Subito dopo è arrivato il “niet” della Repubblica Ceca. Il comunicato di Praga è una dichiarazione di guerra politica: “Ci uniamo all’Ucraina. I nostri rappresentanti non saranno a Verona, non avremo un portabandiera a Cortina e abbiamo annullato la trasmissione dei messaggi video degli atleti previsti per l’inaugurazione”.
Il cortocircuito dell’IPC
La decisione dell’IPC segna un’inversione di rotta clamorosa rispetto alle precedenti edizioni, dove agli atleti russi era stato concesso di gareggiare solo sotto lo status di “neutrali” (RPC) a causa degli scandali doping prima e dell’invasione dell’Ucraina poi. Consentire oggi a Mosca di esibire il tricolore e far risuonare l’inno in mondovisione è stato percepito da molti come un via libera politico, un segnale di “normalizzazione” che l’Est Europa non è disposto a digerire.

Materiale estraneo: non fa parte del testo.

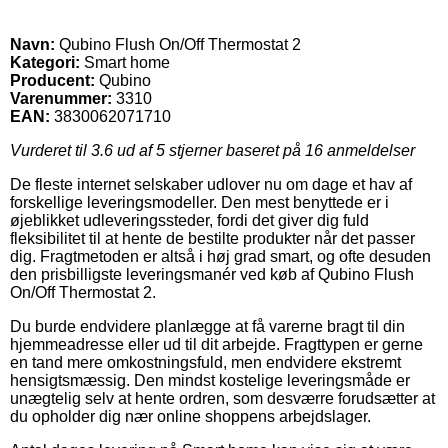
Navn:
Qubino Flush On/Off Thermostat 2
Kategori:
Smart home
Producent:
Qubino
Varenummer:
3310
EAN:
3830062071710
Vurderet til
3.6
ud af 5 stjerner baseret på
16
anmeldelser
De fleste internet selskaber udlover nu om dage et hav af
forskellige leveringsmodeller. Den mest benyttede er i
øjeblikket udleveringssteder, fordi det giver dig fuld
fleksibilitet til at hente de bestilte produkter når det passer
dig. Fragtmetoden er altså i høj grad smart, og ofte desuden
den prisbilligste leveringsmanér ved køb af Qubino Flush
On/Off Thermostat 2.
Du burde endvidere planlægge at få varerne bragt til din
hjemmeadresse eller ud til dit arbejde. Fragttypen er gerne
en tand mere omkostningsfuld, men endvidere ekstremt
hensigtsmæssig. Den mindst kostelige leveringsmåde er
unægtelig selv at hente ordren, som desværre forudsætter at
du opholder dig nær online shoppens arbejdslager.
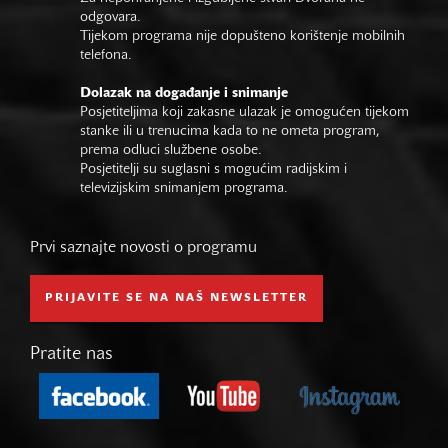
odgovara.
Tijekom programa nije dopušteno korištenje mobilnih
telefona.
Dolazak na događanje i snimanje
Posjetiteljima koji zakasne ulazak je omogućen tijekom
stanke ili u trenucima kada to ne ometa program,
prema odluci službene osobe.
Posjetitelji su suglasni s mogućim radijskim i
televizijskim snimanjem programa.
Prvi saznajte novosti o programu
PRIJAVITE SE NA NAŠ NEWSLETTER
Pratite nas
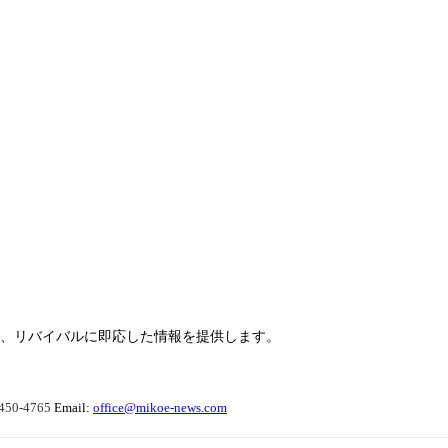
らせ、リバイバルに即応した情報を提供します。
450-4765
Email:
office@mikoe-news.com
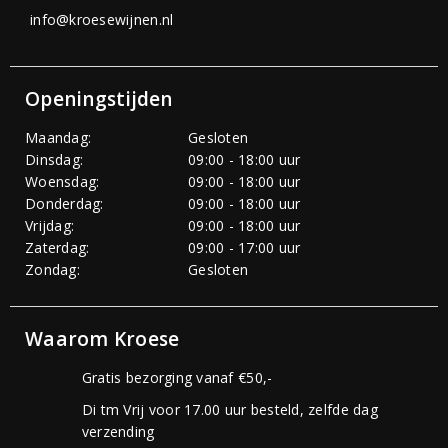
info@kroesewijnen.nl
Openingstijden
Maandag:
Gesloten
Dinsdag:
09:00 - 18:00 uur
Woensdag:
09:00 - 18:00 uur
Donderdag:
09:00 - 18:00 uur
Vrijdag:
09:00 - 18:00 uur
Zaterdag:
09:00 - 17:00 uur
Zondag:
Gesloten
Waarom Kroese
Gratis bezorging vanaf €50,-
Di tm Vrij voor 17.00 uur besteld, zelfde dag
verzending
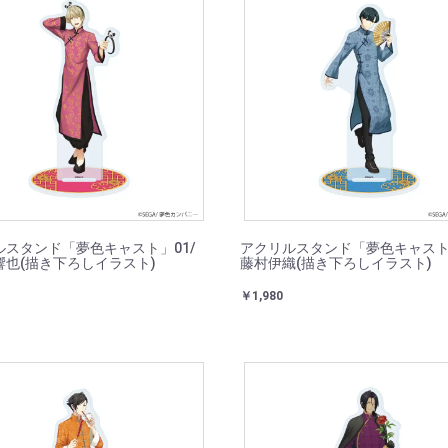
ルスタンド「夢色キャスト」01/
アクリルスタンド「夢色キャスト」
響也(描き下ろしイラスト)
藤村伊織(描き下ろしイラスト)
￥1,980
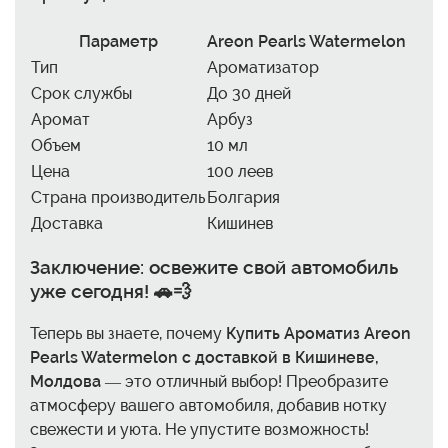
Параметр
Areon Pearls Watermelon
Тип
Ароматизатор
Срок службы
До 30 дней
Аромат
Арбуз
Объем
10 мл
Цена
100 леев
Страна производитель
Болгария
Доставка
Кишинев
Заключение: освежите свой автомобиль
уже сегодня! 🚗💨
Теперь вы знаете, почему
Купить Ароматиз Areon
Pearls Watermelon с доставкой в Кишиневе,
Молдова
— это отличный выбор! Преобразите
атмосферу вашего автомобиля, добавив нотку
свежести и уюта. Не упустите возможность!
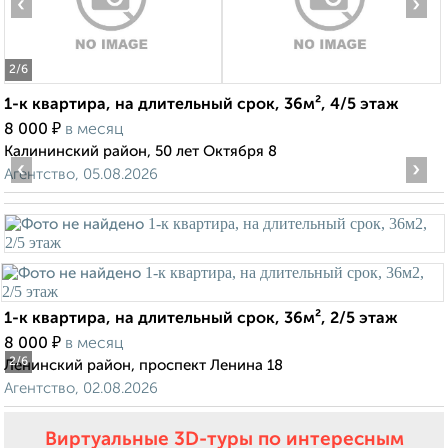
‹
›
2
/6
1-к квартира, на длительный срок, 36м², 4/5 этаж
₽
8 000
в месяц
Калининский район, 50 лет Октября 8
‹
›
Агентство, 05.08.2026
1-к квартира, на длительный срок, 36м², 2/5 этаж
₽
8 000
в месяц
2
/6
Ленинский район, проспект Ленина 18
Агентство, 02.08.2026
Виртуальные 3D-туры по интересным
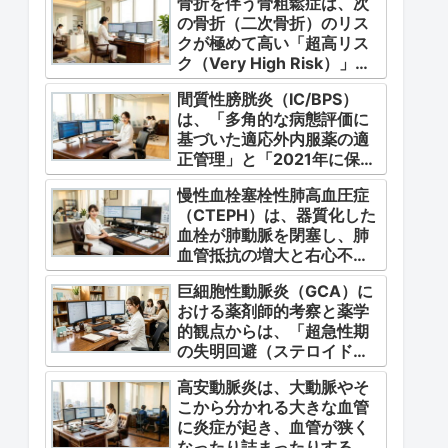
骨折を伴う骨粗鬆症は、次
の骨折（二次骨折）のリス
クが極めて高い「超高リス
ク（Very High Risk）」な
状態です。
間質性膀胱炎（IC/BPS）
は、「多角的な病態評価に
基づいた適応外内服薬の適
正管理」と「2021年に保険
適用となった初の治療薬で
慢性血栓塞栓性肺高血圧症
あるジメチルスルホキシド
（CTEPH）は、器質化した
（DMSO）の安全かつ確実
血栓が肺動脈を閉塞し、肺
な調剤・運用」に集約され
血管抵抗の増大と右心不全
ます。
を引き起こす指定難病（第4
巨細胞性動脈炎（GCA）に
群肺高血圧症）です。
おける薬剤師的考察と薬学
的観点からは、「超急性期
の失明回避（ステロイドパ
ルス等の迅速な管理）」
高安動脈炎は、大動脈やそ
「再燃防止とステロイドの
こから分かれる大きな血管
最小化（トシリズマブやウ
に炎症が起き、血管が狭く
パダシチニブの適正使
なったり詰まったりする指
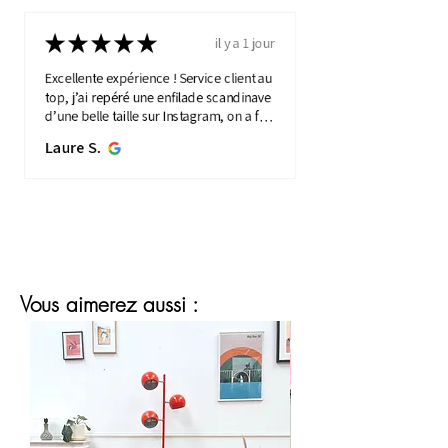
★
★
★
★
★
il y a 1 jour
Excellente expérience ! Service client au
top, j’ai repéré une enfilade scandinave
d’une belle taille sur Instagram, on a fait
une visio détaillée, et quelques jours
Laure S.
plus...
MONTRE PLUS
Vous aimerez aussi :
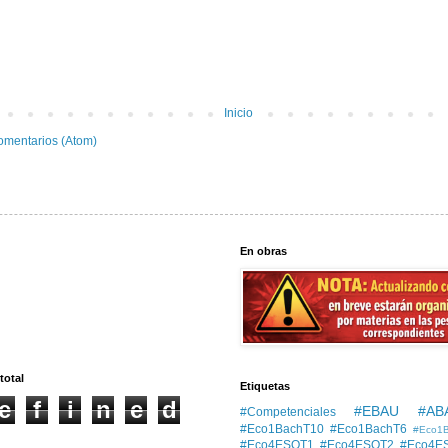
Inicio
omentarios (Atom)
En obras
total
Etiquetas
e
f
i
n
e
d
#EBAU #AB
#Competenciales
#Eco1BachT10
#Eco1BachT6
#Eco1
#Eco4ESOT1
#Eco4ESOT2
#Eco4E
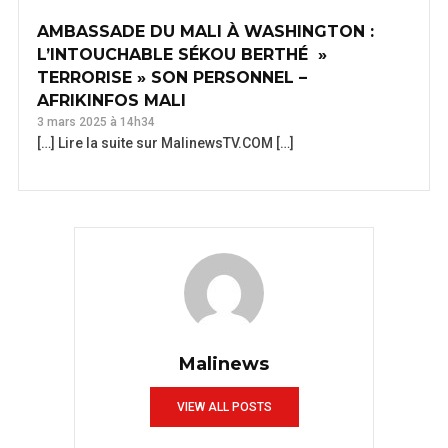
AMBASSADE DU MALI À WASHINGTON :
L’INTOUCHABLE SÉKOU BERTHÉ »
TERRORISE » SON PERSONNEL –
AFRIKINFOS MALI
3 mars 2025 à 14h34
[…] Lire la suite sur MalinewsTV.COM […]
Malinews
VIEW ALL POSTS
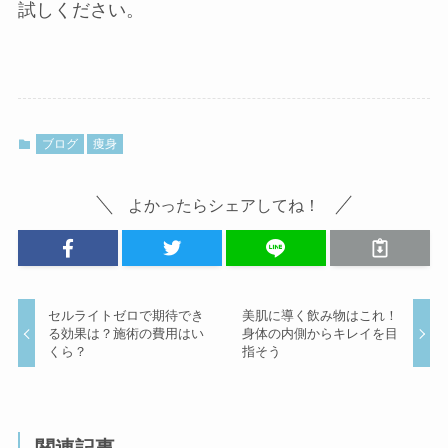
試しください。
ブログ
痩身
よかったらシェアしてね！
セルライトゼロで期待でき
美肌に導く飲み物はこれ！
る効果は？施術の費用はい
身体の内側からキレイを目
くら？
指そう
関連記事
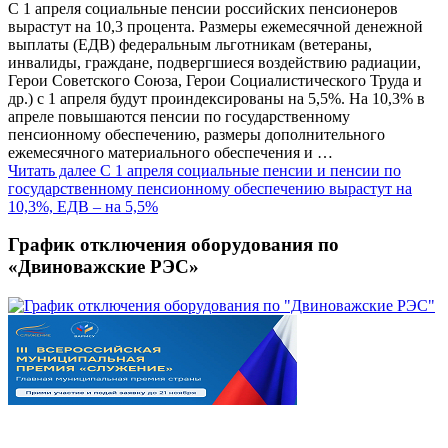
C 1 апреля социальные пенсии российских пенсионеров
вырастут на 10,3 процента. Размеры ежемесячной денежной
выплаты (ЕДВ) федеральным льготникам (ветераны,
инвалиды, граждане, подвергшиеся воздействию радиации,
Герои Советского Союза, Герои Социалистического Труда и
др.) с 1 апреля будут проиндексированы на 5,5%. На 10,3% в
апреле повышаются пенсии по государственному
пенсионному обеспечению, размеры дополнительного
ежемесячного материального обеспечения и …
Читать далее
С 1 апреля социальные пенсии и пенсии по
государственному пенсионному обеспечению вырастут на
10,3%, ЕДВ – на 5,5%
График отключения оборудования по
«Двиноважские РЭС»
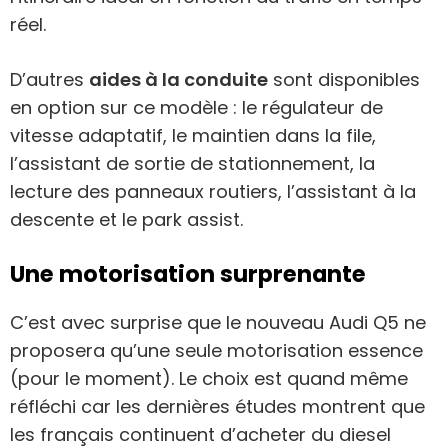
réel.
D’autres
aides à la conduite
sont disponibles
en option sur ce modèle : le régulateur de
vitesse adaptatif, le maintien dans la file,
l’assistant de sortie de stationnement, la
lecture des panneaux routiers, l’assistant à la
descente et le park assist.
Une motorisation surprenante
C’est avec surprise que le nouveau Audi Q5 ne
proposera qu’une seule motorisation essence
(pour le moment). Le choix est quand même
réfléchi car les dernières études montrent que
les français continuent d’acheter du diesel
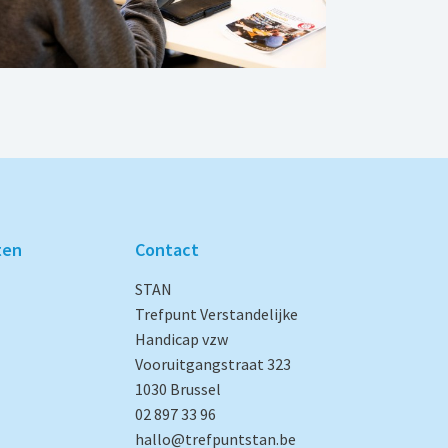
ten
Contact
STAN
Trefpunt Verstandelijke
Handicap vzw
Vooruitgangstraat 323
1030 Brussel
02 897 33 96
hallo@trefpuntstan.be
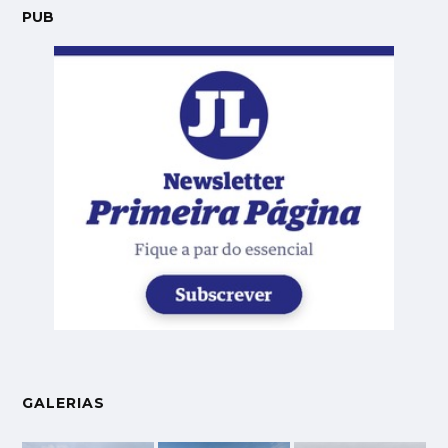
PUB
GALERIAS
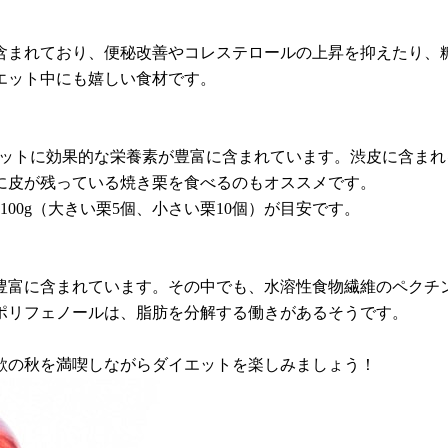
含まれており、便秘改善やコレステロールの上昇を抑えたり、
エット中にも嬉しい食材です。
エットに効果的な栄養素が豊富に含まれています。渋皮に含ま
に皮が残っている焼き栗を食べるのもオススメです。
00g（大きい栗5個、小さい栗10個）が目安です。
豊富に含まれています。その中でも、水溶性食物繊維のペクチ
ポリフェノールは、脂肪を分解する働きがあるそうです。
欲の秋を満喫しながらダイエットを楽しみましょう！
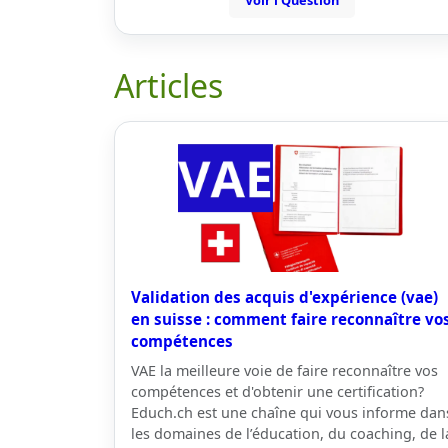
Voir l'Question
Articles
Validation des acquis d'expérience (vae)
en suisse : comment faire reconnaître vo
compétences
VAE la meilleure voie de faire reconnaître vos
compétences et d'obtenir une certification?
Educh.ch est une chaîne qui vous informe dan
les domaines de l’éducation, du coaching, de l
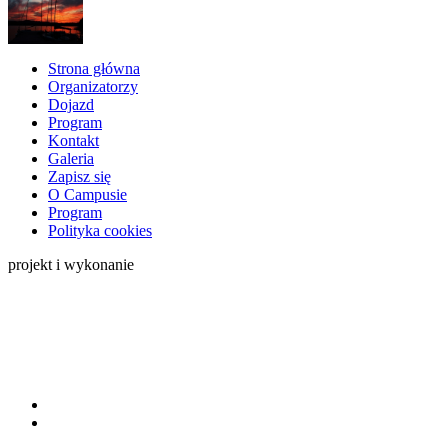
Strona główna
Organizatorzy
Dojazd
Program
Kontakt
Galeria
Zapisz się
O Campusie
Program
Polityka cookies
projekt i wykonanie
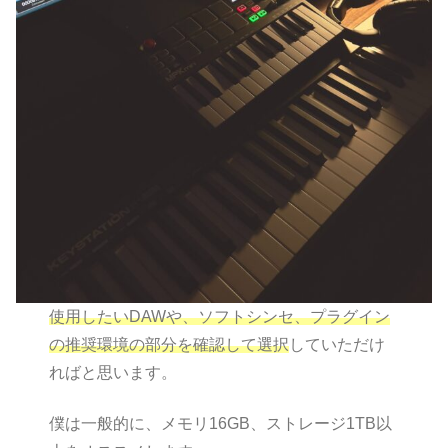
使用したいDAWや、ソフトシンセ、プラグイン
の推奨環境の部分を確認して選択
していただけ
ればと思います。
僕は一般的に、メモリ16GB、ストレージ1TB以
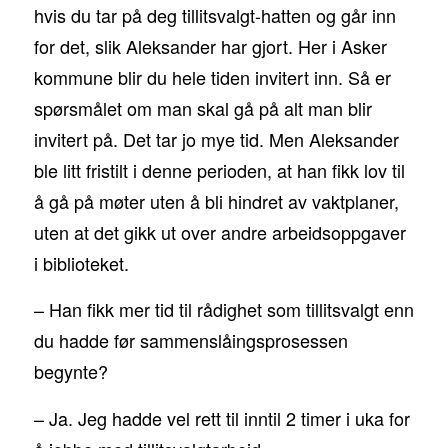
hvis du tar på deg tillitsvalgt-hatten og går inn
for det, slik Aleksander har gjort. Her i Asker
kommune blir du hele tiden invitert inn. Så er
spørsmålet om man skal gå på alt man blir
invitert på. Det tar jo mye tid. Men Aleksander
ble litt fristilt i denne perioden, at han fikk lov til
å gå på møter uten å bli hindret av vaktplaner,
uten at det gikk ut over andre arbeidsoppgaver
i biblioteket.
– Han fikk mer tid til rådighet som tillitsvalgt enn
du hadde før sammenslåingsprosessen
begynte?
– Ja. Jeg hadde vel rett til inntil 2 timer i uka for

Per l’Italia, che si appresta a ospitare l’evento, si tratta di una grana non da poco. Il rischio concreto è quello di una cerimonia monca, priva di alcune delle delegazioni più rappresentative, con un’Arena di Verona trasformata da tempio della lirica a palcoscenico di una frattura geopolitica insanabile. La politica sportiva ha provato a tenere fuori la guerra dai campi di gara, ma il risultato è l’esatto opposto: la guerra è entrata prepotentemente nello stadio, e stavolta senza bisogno di sparare un solo colpo.